- EXERCISE
Write the records out again exactly, but without pictures.

- AVAILABLE RECORDS
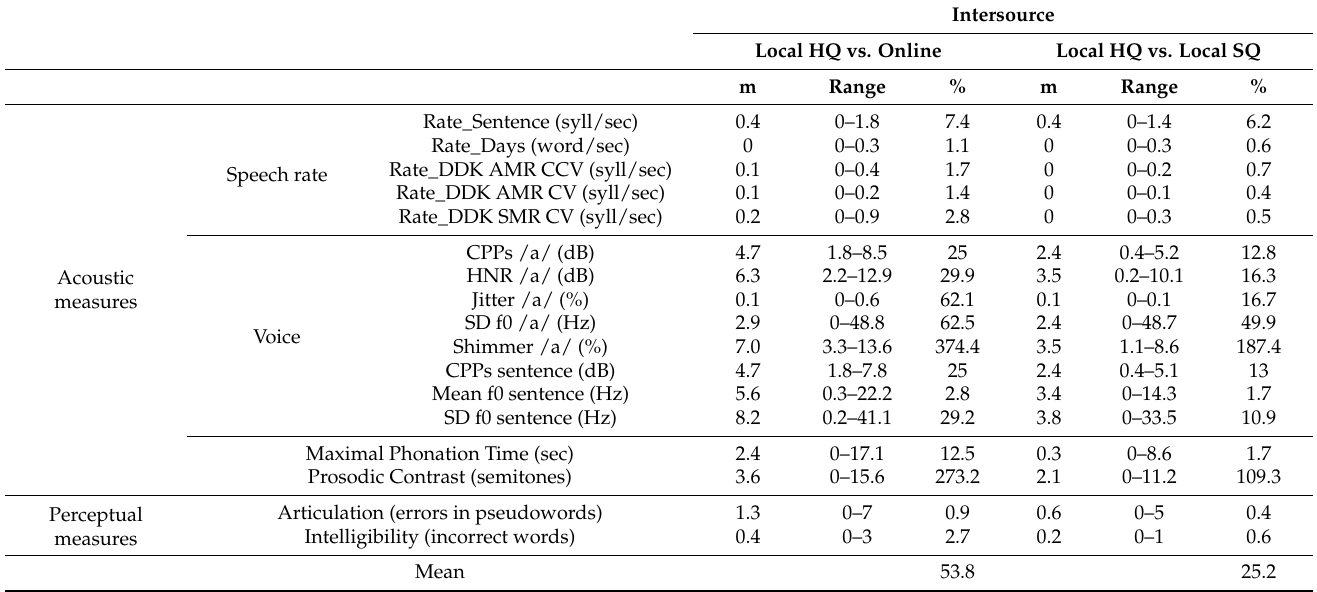
Table 3. Mean raw differences (units in brackets), range of raw differences and mean ratio of divergence (%) between sources (with the local HQ condition serving as baseline reference). Intersource Local HQ vs. Online Local HQ vs. Local SQ m Range % m Range %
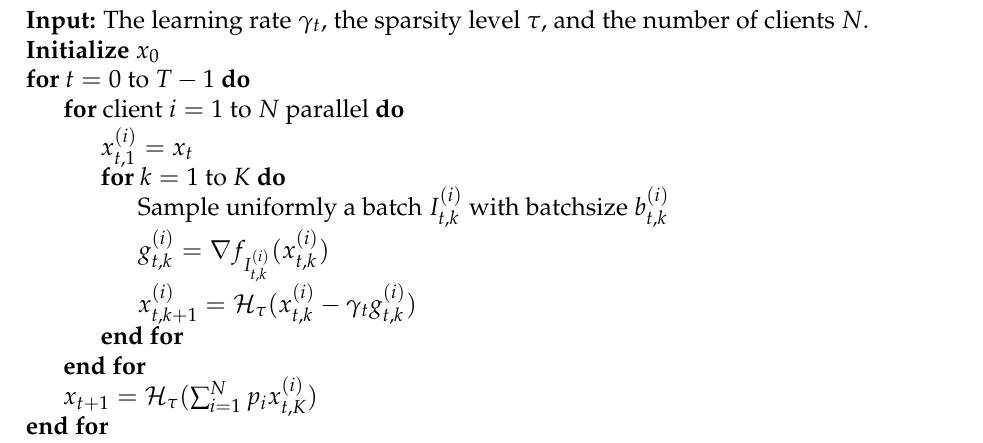
Algorithm 2 Federated Iterative Hard Thresholding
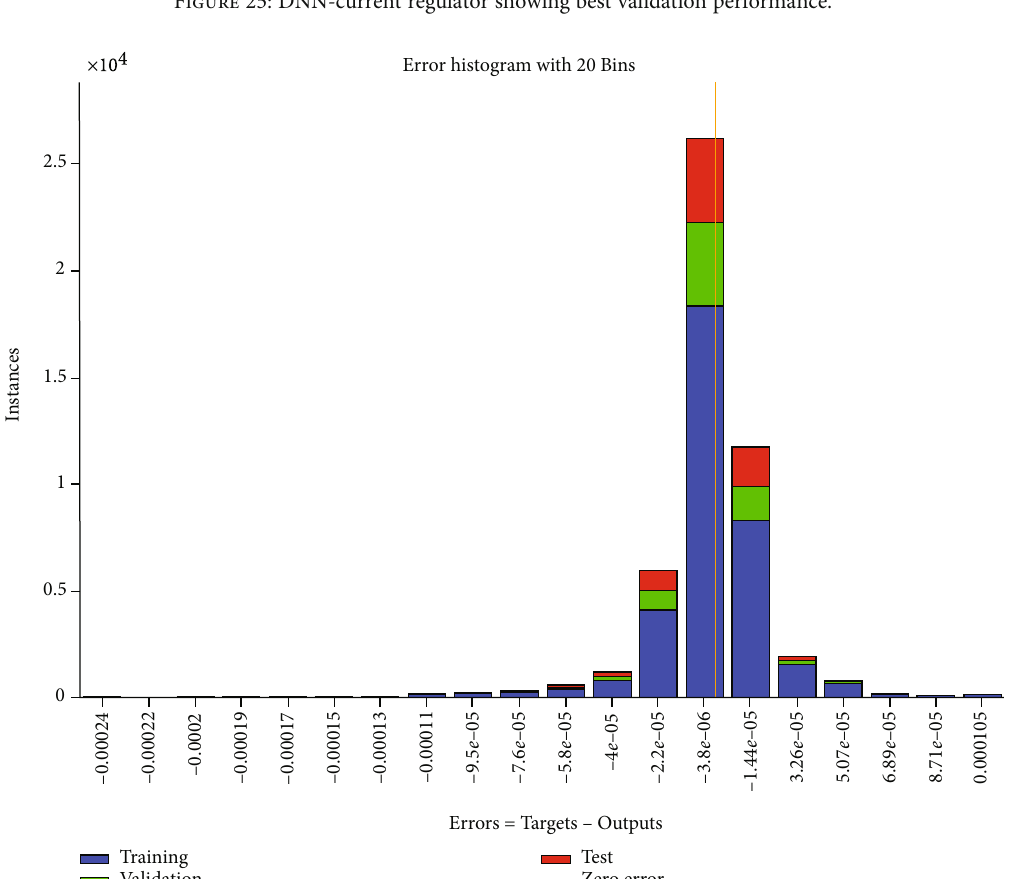
Figure 26: Error histogram of a DNN-based current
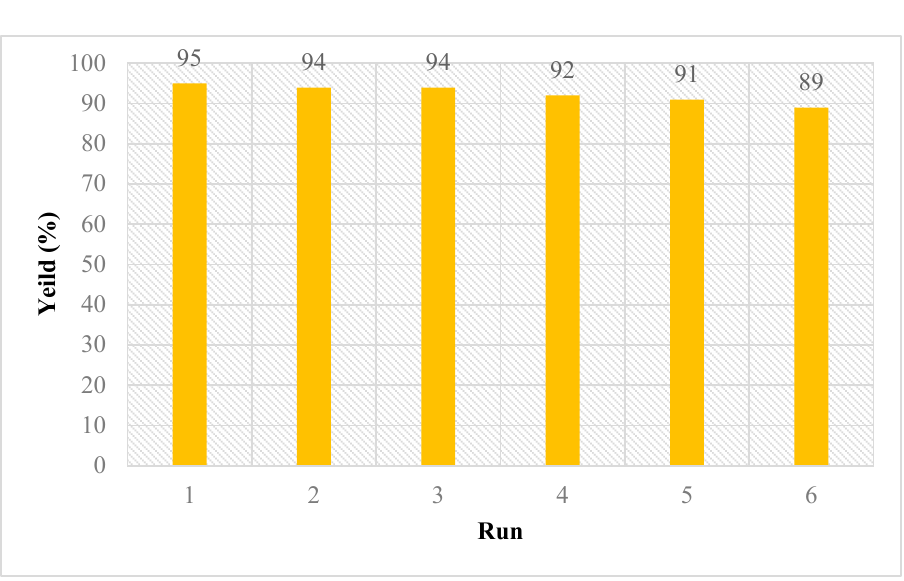
Figure 7. The results of recycling the catalyst in the synthesis of 1,4-dihydropyrano[2,3-c]pyrazole-5-carbonitrile.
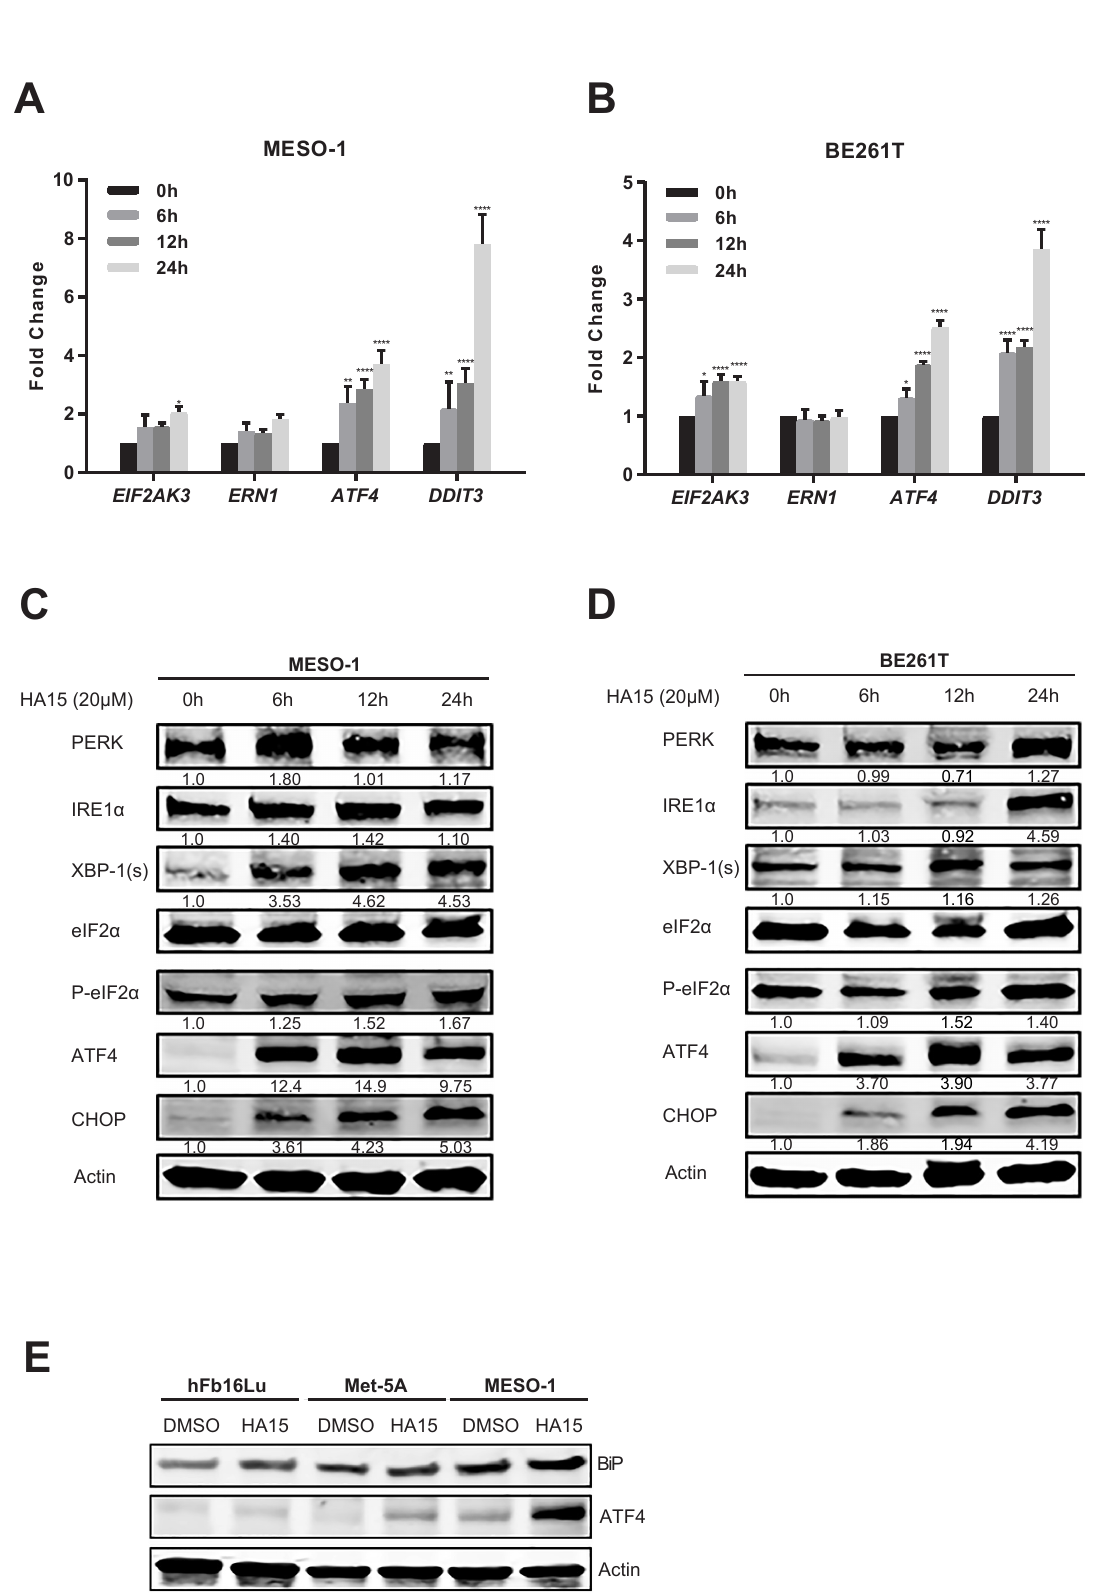
Figure 3. HA15-induced ER stress activates malfunctional UPR in MPM cells. ( A , B ) qRT-PCR of MESO-1 and BE261T cells after treatment with HA15 (10 uM) for the indicated time points. Data are presented as mean ± s.d. ( n = 3). * p < 0.05, ** p < 0.01, and **** p < 0.0001 by two-way ANOVA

- ANSWER AREA
Table 3. Mean raw differences (units in brackets), range of raw differences and mean ratio of divergence (%) between sources (with the local HQ condition serving as baseline reference). Intersource Local HQ vs. Online Local HQ vs. Local SQ m Range % m Range %
Algorithm 2 Federated Iterative Hard Thresholding
Figure 26: Error histogram of a DNN-based current
Figure 7. The results of recycling the catalyst in the synthesis of 1,4-dihydropyrano[2,3-c]pyrazole-5-carbonitrile.
Figure 3. HA15-induced ER stress activates malfunctional UPR in MPM cells. ( A , B ) qRT-PCR of MESO-1 and BE261T cells after treatment with HA15 (10 uM) for the indicated time points. Data are presented as mean ± s.d. ( n = 3). * p < 0.05, ** p < 0.01, and **** p < 0.0001 by two-way ANOVA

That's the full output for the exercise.